**Passage**
********************

Koikili

Personal information
- Full name: Koikili Lertxundi del Campo
- Date of birth: 23 December 1980 (age 45)
- Place of birth: Otxandio, Spain
- Height: 1.68 m (5 ft 6 in)
- Position: Left-back

Senior career*
- Years: Team / Apps / (Gls)
- 1998–1999: Aurrerá / 12 / (0)
- 1999–2001: Osasuna B / 37 / (2)
- 2001–2003: Gernika / 55 / (0)
- 2003–2004: Beasain
- 2004–2005: Gernika
- 2005–2007: Sestao / 64 / (16)
- 2007–2012: Athletic Bilbao / 82 / (2)
- 2012–2014: Mirandés / 52 / (0)

= Koikili =

Spanish footballer (born 1980)

Koikili Lertxundi del Campo (born 23 December 1980), known simply as Koikili or Koi for short, is a Spanish former professional footballer who played as a left-back.

A late bloomer, he only became a professional at the age of 26 after signing with Athletic Bilbao. Over a five-year spell with the club, he appeared in 98 competitive matches.

==Club career==
Koikili was born in Otxandio, Biscay, Basque Country. Playing Tercera División football just two seasons before moving to Athletic Bilbao, he was signed from Segunda División B side Sestao River Club for the start of 2007–08. He made his La Liga debut on 26 August, playing the full 90 minutes in a 0–0 home draw against Navarrese neighbours CA Osasuna, whose reserves he had already represented in the late 90s/early 2000s.

********************

**Supplied data**
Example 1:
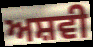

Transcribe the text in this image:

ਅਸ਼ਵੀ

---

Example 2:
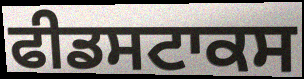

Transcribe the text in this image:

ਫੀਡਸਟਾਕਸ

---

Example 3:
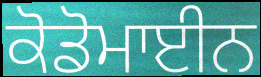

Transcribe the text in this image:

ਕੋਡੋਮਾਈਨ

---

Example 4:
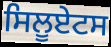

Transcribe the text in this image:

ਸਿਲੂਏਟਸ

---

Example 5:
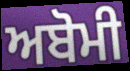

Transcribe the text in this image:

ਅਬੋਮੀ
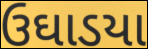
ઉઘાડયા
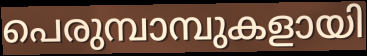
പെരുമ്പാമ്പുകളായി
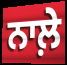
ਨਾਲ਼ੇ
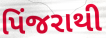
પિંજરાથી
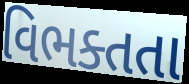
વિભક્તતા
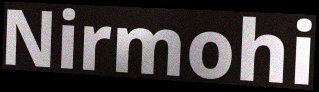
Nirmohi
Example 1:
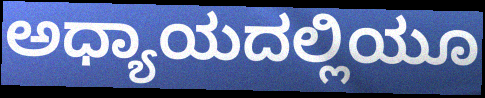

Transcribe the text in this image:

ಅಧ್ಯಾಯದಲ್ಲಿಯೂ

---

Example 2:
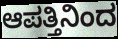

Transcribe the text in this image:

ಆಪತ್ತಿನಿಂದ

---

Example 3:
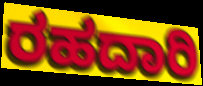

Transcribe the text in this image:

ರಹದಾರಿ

********************

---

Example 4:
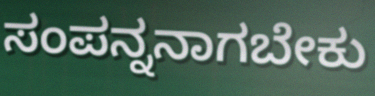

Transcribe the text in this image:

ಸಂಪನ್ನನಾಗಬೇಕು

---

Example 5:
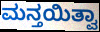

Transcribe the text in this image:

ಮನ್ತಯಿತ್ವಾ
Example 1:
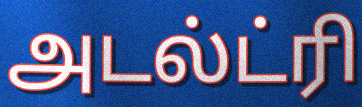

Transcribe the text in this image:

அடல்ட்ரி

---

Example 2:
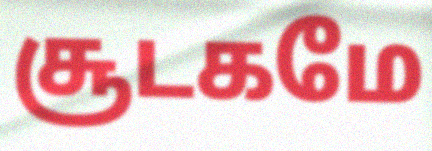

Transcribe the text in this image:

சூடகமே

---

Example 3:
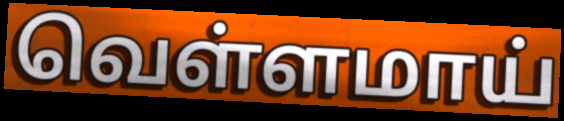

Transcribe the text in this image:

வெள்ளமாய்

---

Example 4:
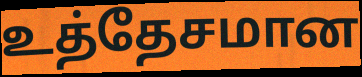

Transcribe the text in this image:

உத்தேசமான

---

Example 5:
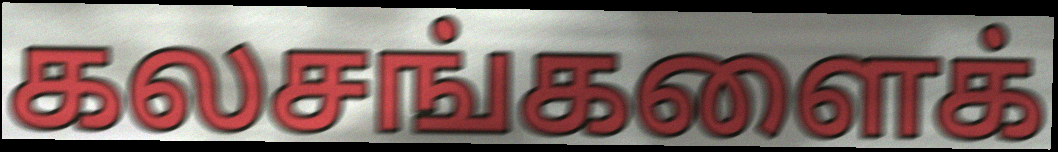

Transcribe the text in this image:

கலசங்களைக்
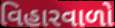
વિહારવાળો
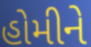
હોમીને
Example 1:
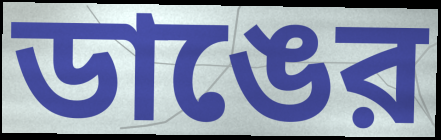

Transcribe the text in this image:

********************

**Given problem A**
Answer these from the Koikili article:
(i) What position did Koikili play?
(ii) At what age did he become a professional?
(iii) Which club was his opponent in his La Liga debut?
**Given problem B**
Please echo the stretch of the Koikili article from "Senior career*" through "Bilbao / 82 / (2)", word for word.

**Final answer A**
(i) Left-back
(ii) 26
(iii) CA Osasuna

**Final answer B**
Senior career*
- Years: Team / Apps / (Gls)
- 1998–1999: Aurrerá / 12 / (0)
- 1999–2001: Osasuna B / 37 / (2)
- 2001–2003: Gernika / 55 / (0)
- 2003–2004: Beasain
- 2004–2005: Gernika
- 2005–2007: Sestao / 64 / (16)
- 2007–2012: Athletic Bilbao / 82 / (2)